When United States Supreme Court Justice Ruth Bader Ginsburg, “the Notorious RBG,” died on Sept. 18, my world and that of all Americans — whether they realize it or not — was rocked. Her lifelong fight for women’s rights and gender equality blazed a better path for all of us.
I met her twice. The first time was when I was teaching at Hofstra Law School and Justice Ginsburg came to speak there, including a separate meeting with women law students and faculty. We were awestruck by her quiet warmth and grace, instilling in every woman there a belief that she could achieve anything she wanted to. This was true not just for the law students, but also for the professors and administrators. Her fine sense of humor was also on display.
The second time I met her was when I was sworn into the Supreme Court; she visited with the New York State contingent being sworn in that morning and made us all feel she was still one of us New Yorkers.
It is important to remember that before her illustrious career on the Supreme Court, she was an accomplished lawyer. As a lawyer, she argued six cases before the Supreme Court and won five of them. That’s an outstanding accomplishment for any lawyer. It is also astonishing for the time — few women were lawyers, let alone ones that argued before the Supreme Court. Even today, women arguing before the high court are few and far between — over the last decade for any given term, no more than 12 percent to 21 percent of lawyers appearing before the court were women.
I wrote a paper in law school about the jurisprudence of Sandra Day O’Connor, the first woman appointed to the Supreme Court. She bemoaned the paltry number of women Supreme Court advocates and noted that those few overwhelmingly represented public interest law firms or governmental entities. She too, knew the sting of being tops in her class and not being able to get a job as a lawyer in private practice.
Justice Ginsburg, like most every woman of her generation, experienced gender discrimination in the workforce at nearly every turn. Her generation also encountered a frightening number of ways in which women’s lives were legally constrained. Thanks to her, and others like her, most women today don’t even remember those constraints existed.
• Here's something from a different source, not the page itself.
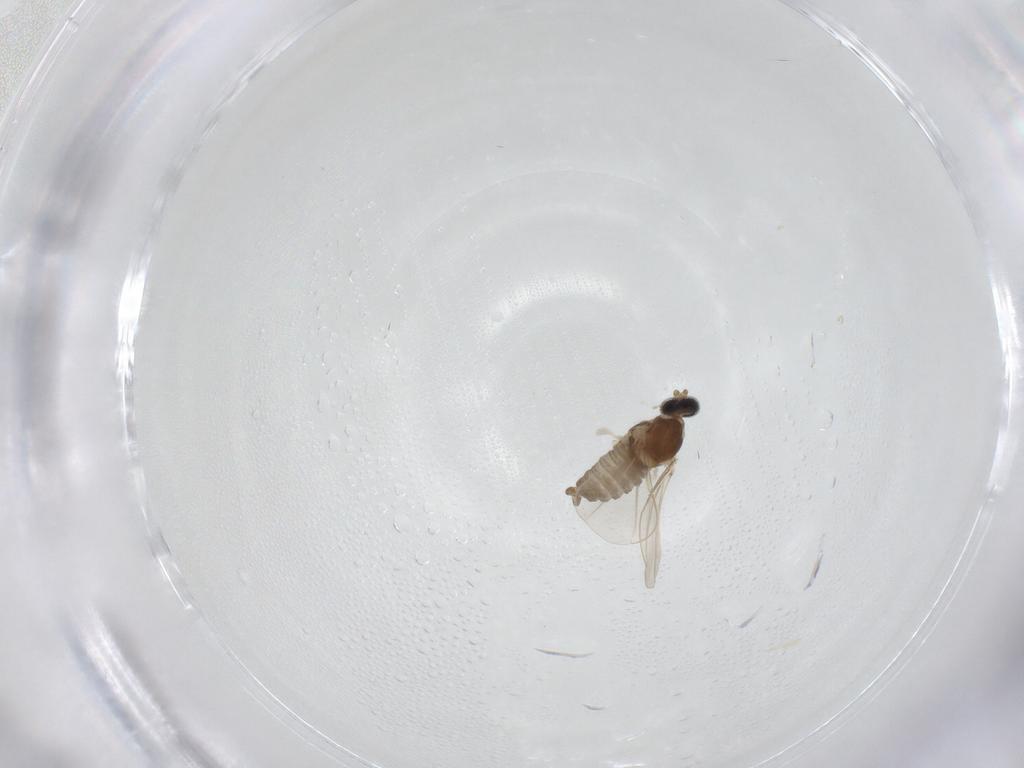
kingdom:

Before her groundbreaking work, a woman could not:
- Get a mortgage without a male co-signer;
- Get a checking account without a male co-signer;
- Start a business without a male co-signer;
- Get a credit card without a male co-signer;
- Obtain a business loan without a male co-signer;
- Get a job without gender-based discrimination;
- Get birth control without your husband’s permission;
- Sell your own property without your husband’s permission;
- Obtain pension benefits equal to male co-workers; or
- Be given equal consideration to be the executor of your own child’s estate.
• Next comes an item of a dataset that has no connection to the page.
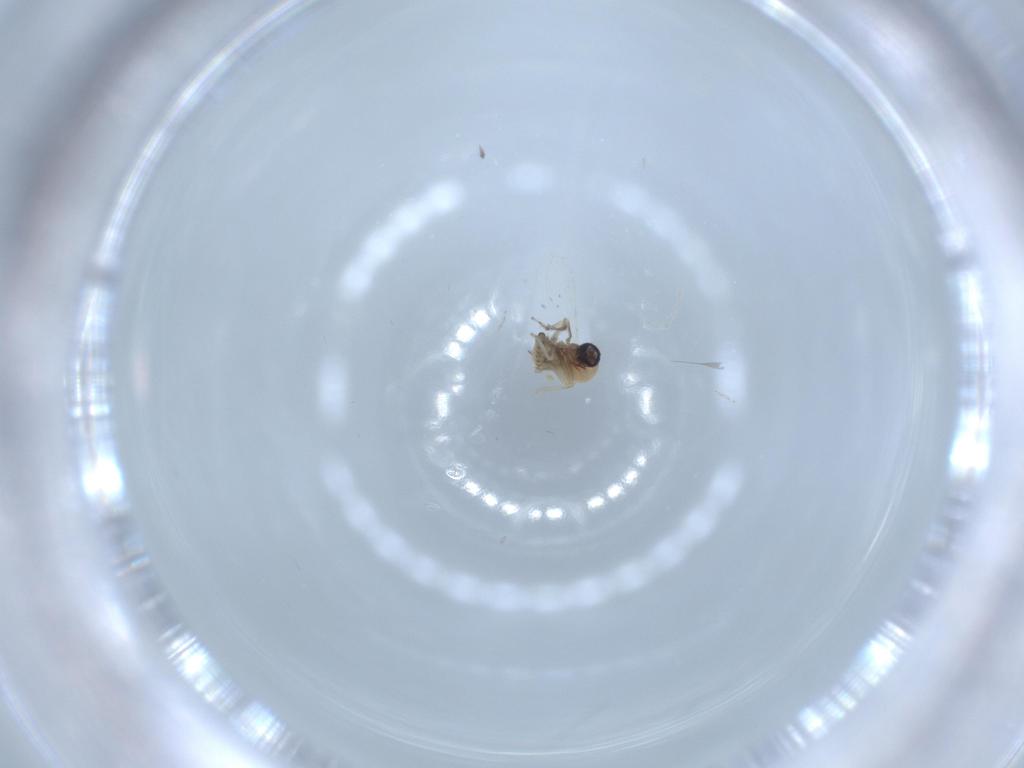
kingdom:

There was a time when women could be forced to provide proof of sterilization in order to obtain or retain employment because, well, you know, you might get pregnant. Her work changed all that.
Her brilliance was also in her empathy — she taught the courts how their decisions affected real people’s lives. By taking cases where the plaintiff was male, she demonstrated how gender-based discrimination harmed men and families, as well as women. Because of her advocacy in Frontiero v. Richardson, the male spouses of today’s military women are entitled to the same benefits as the female spouse of a military man.
Our country has long and difficult months ahead, and we will need to be there for each other like never before. Since her death, the number of voter registrations has soared, because we will fight to keep her legacy to gender and social equality — and to democracy — alive.
Jo Anne Simon is a member of the New York State Assembly, representing Brooklyn Heights, Downtown Brooklyn, Cobble Hill, Carroll Gardens, Gowanus, Park Slope, Boerum Hill and Dumbo.